I have a proprietary Carvin bridge on my DC727, and a Hipshot on my DC800 (standard equipment on the 800). I can tell you that I love the feel and the look of the Hipshot much more, as the bridge on the 7 looks pretty much like what you have on your Tele. I'd say go for it, but it probably won't change the sound tooooo much, it will mainly just look and feel better.


----------



## MaxOfMetal (Oct 21, 2013)

Hipshots are popular because they're super simple, very well made, and really cheap.


----------



## Jameslewis777 (Oct 21, 2013)

hm. makes sense now. assuming i'm already paying $42-ish for my set up and fret dress, is it worth it to pay the extra $60 for the bridge, even though there's nothing actually wrong with mine?


----------



## TheWarAgainstTime (Oct 21, 2013)

If you want, go for it since it's $60 for something that could make your guitar more comfortable, plus you could resell it if you don't like it  

However, that's only if it's a direct replacement. I wouldn't do it if you'd have to drill into the guitar and/or pay someone to drill into your guitar.

You might also check if Hipshot makes a retrofit bridge for the guitar/style of bridge you have like how some people have on their 7621's or 7421's


----------



## MaxOfMetal (Oct 21, 2013)

Totally not worth a retrofit unless your current bridge is physically painful to use.


----------



## HUGH JAYNUS (Oct 21, 2013)

I like their looks, they don't seem to move out of intonation as much and they are damn comfy. And u could pay 40 and just order the saddles from hipshot and they will fit right on the baseplate. I did this to my ibanez rg7321.


----------



## yellowv (Oct 22, 2013)

I like the Hipshot for it's comfort and simplicity.


----------



## darren (Oct 22, 2013)

Stock bridge: Stamped and bent steel. Steel(?) saddles. Made&#8230; somewhere?

Hipshot bridge: Milled solid brass. Steel saddles. Made in the USA.


----------



## Robby the Robot (Oct 22, 2013)

Honestly, I'd go with a Gotoh fixed bridge since it looks like it could be a direct replacement instead of a Hipshot of which you would have to retrofit. Gotoh bridges are just as solid as Hipshots IMO. 

STEWMAC.COM : Gotoh Hardtail Bridge


----------



## SkullCrusher (Oct 22, 2013)

I have one on my mayones. It's awesome, really comfy and makes the guitar really resonant.


----------



## angus (Oct 22, 2013)

RTheodoppalus said:


> Honestly, I'd go with a Gotoh fixed bridge since it looks like it could be a direct replacement instead of a Hipshot of which you would have to retrofit. Gotoh bridges are just as solid as Hipshots IMO.
> 
> STEWMAC.COM : Gotoh Hardtail Bridge



They usually are not direct swaps, even if they look like it from afar. They almost always require measuring and drilling.
**********
WHAT YOU ARE ASKED TO DO »
Reproduce the passage of the forum thread on Hipshot bridges between "## darren (Oct" and "Robot (Oct 22, 2013)", inclusive.
**********
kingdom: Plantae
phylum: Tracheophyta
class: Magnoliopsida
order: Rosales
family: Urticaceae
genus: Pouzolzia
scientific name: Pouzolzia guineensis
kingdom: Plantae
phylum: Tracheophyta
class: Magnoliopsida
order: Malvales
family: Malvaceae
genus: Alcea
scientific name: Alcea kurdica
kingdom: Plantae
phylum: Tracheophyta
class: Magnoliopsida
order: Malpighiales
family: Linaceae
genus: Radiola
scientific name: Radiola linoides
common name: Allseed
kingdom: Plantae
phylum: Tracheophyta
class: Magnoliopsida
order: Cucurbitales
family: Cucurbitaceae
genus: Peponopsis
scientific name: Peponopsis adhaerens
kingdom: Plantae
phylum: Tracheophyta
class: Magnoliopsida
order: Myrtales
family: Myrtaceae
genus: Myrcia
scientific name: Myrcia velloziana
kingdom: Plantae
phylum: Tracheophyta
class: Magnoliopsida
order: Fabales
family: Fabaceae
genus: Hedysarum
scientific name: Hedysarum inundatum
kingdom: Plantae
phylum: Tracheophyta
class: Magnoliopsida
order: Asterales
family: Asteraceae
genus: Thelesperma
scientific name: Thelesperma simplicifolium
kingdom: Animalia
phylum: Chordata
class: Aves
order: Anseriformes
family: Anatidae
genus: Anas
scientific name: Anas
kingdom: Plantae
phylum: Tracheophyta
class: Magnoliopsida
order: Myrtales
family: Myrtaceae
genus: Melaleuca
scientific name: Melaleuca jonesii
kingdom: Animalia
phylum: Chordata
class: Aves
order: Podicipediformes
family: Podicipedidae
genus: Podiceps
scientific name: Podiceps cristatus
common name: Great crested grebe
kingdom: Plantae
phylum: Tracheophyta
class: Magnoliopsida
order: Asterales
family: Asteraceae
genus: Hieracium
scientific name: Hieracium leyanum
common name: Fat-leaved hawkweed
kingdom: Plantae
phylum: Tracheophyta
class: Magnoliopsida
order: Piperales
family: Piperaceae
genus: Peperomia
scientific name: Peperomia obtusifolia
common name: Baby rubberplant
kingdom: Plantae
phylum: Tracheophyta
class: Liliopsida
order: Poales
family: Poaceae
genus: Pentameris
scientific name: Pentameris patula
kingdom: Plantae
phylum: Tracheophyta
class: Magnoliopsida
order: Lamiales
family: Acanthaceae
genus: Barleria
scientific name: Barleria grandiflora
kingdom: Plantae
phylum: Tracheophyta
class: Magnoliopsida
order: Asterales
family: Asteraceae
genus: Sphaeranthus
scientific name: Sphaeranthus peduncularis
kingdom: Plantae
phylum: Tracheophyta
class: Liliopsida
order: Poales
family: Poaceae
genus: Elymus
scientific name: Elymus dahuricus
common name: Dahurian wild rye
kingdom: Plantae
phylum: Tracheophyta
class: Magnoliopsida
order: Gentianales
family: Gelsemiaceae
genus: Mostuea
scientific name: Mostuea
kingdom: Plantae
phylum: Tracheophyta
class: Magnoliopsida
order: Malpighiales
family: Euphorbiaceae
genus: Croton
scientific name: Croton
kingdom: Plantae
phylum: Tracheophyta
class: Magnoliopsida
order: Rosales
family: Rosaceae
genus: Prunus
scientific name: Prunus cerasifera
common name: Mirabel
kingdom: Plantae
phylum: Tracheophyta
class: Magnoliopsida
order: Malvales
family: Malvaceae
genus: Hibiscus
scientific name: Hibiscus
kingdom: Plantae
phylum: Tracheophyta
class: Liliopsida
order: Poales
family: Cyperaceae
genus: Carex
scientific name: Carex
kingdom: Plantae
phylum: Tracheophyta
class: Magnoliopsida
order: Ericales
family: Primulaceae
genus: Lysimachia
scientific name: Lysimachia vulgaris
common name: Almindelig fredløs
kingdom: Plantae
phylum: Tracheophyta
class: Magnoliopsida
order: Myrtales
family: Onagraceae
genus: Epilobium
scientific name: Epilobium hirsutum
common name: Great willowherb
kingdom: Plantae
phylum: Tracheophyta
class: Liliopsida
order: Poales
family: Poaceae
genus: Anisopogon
**********
OUTPUT BELOW »
## darren (Oct 22, 2013)

Stock bridge: Stamped and bent steel. Steel(?) saddles. Made&#8230; somewhere?

Hipshot bridge: Milled solid brass. Steel saddles. Made in the USA.


----------



## Robby the Robot (Oct 22, 2013)